I have also learned a lot about the strength of the human spirit.  Please don’t take that as me just being corny. To me, seeing Karen Gorrell, who beat advanced breast cancer just last year, getting ready to run her first marathon is the most incredible testament to a person’s will to survive. She’s not letting an illness get the best of her. I have run four marathons and each time I’m blown away by how many survivors, like Karen, are out there. I applaud her for her courage to run a marathon and to share her story and her time with all of you, our viewers.  I hope she has opened your mind to the possibility of reaching for a goal that may seem a mile high … or in this case, 26.2 miles away. Go Karen! And all 36,999 other runners Marathon Day, all of whom have a story about why they are running this race. 

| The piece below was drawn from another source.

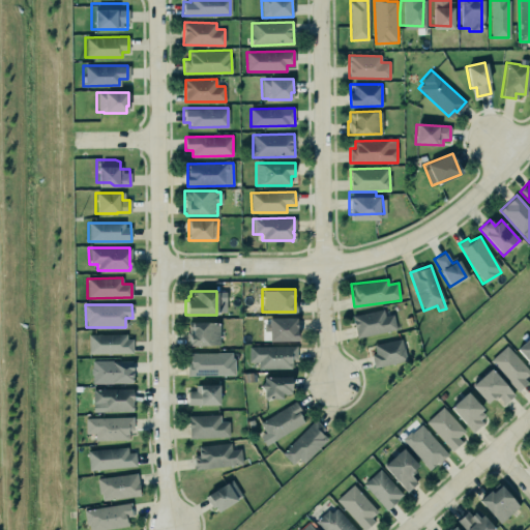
[(352,316),(356,339),(398,330),(394,315),(385,316),(384,310),(352,316)]
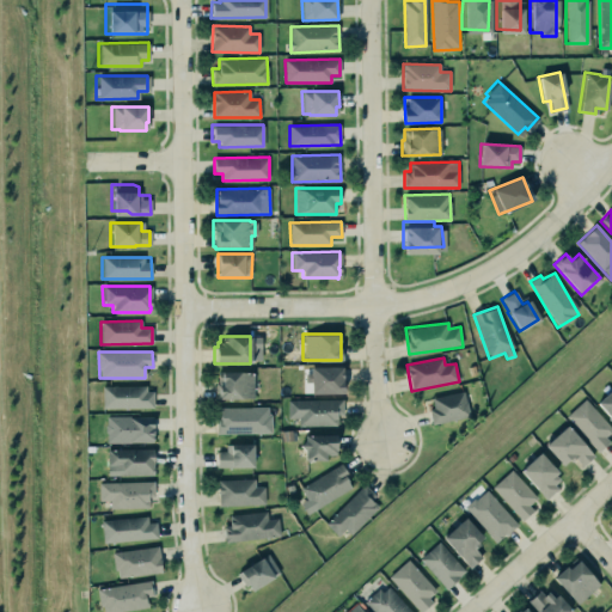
[(215,393),(215,378),(219,378),(219,365),(250,365),(251,393),(215,393)]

I am most excited to see the Verrazano-Narrows Bridge (often called the longest latrine on Marathon Day), because it is the start, and not the finish. I know it sounds weird, but if you could bottle all that energy and excitement on that bridge, it would be truly awesome.  And it will remind me that I will never want to forget that day. As with Christmas, to me, the most fun is always the anticipation.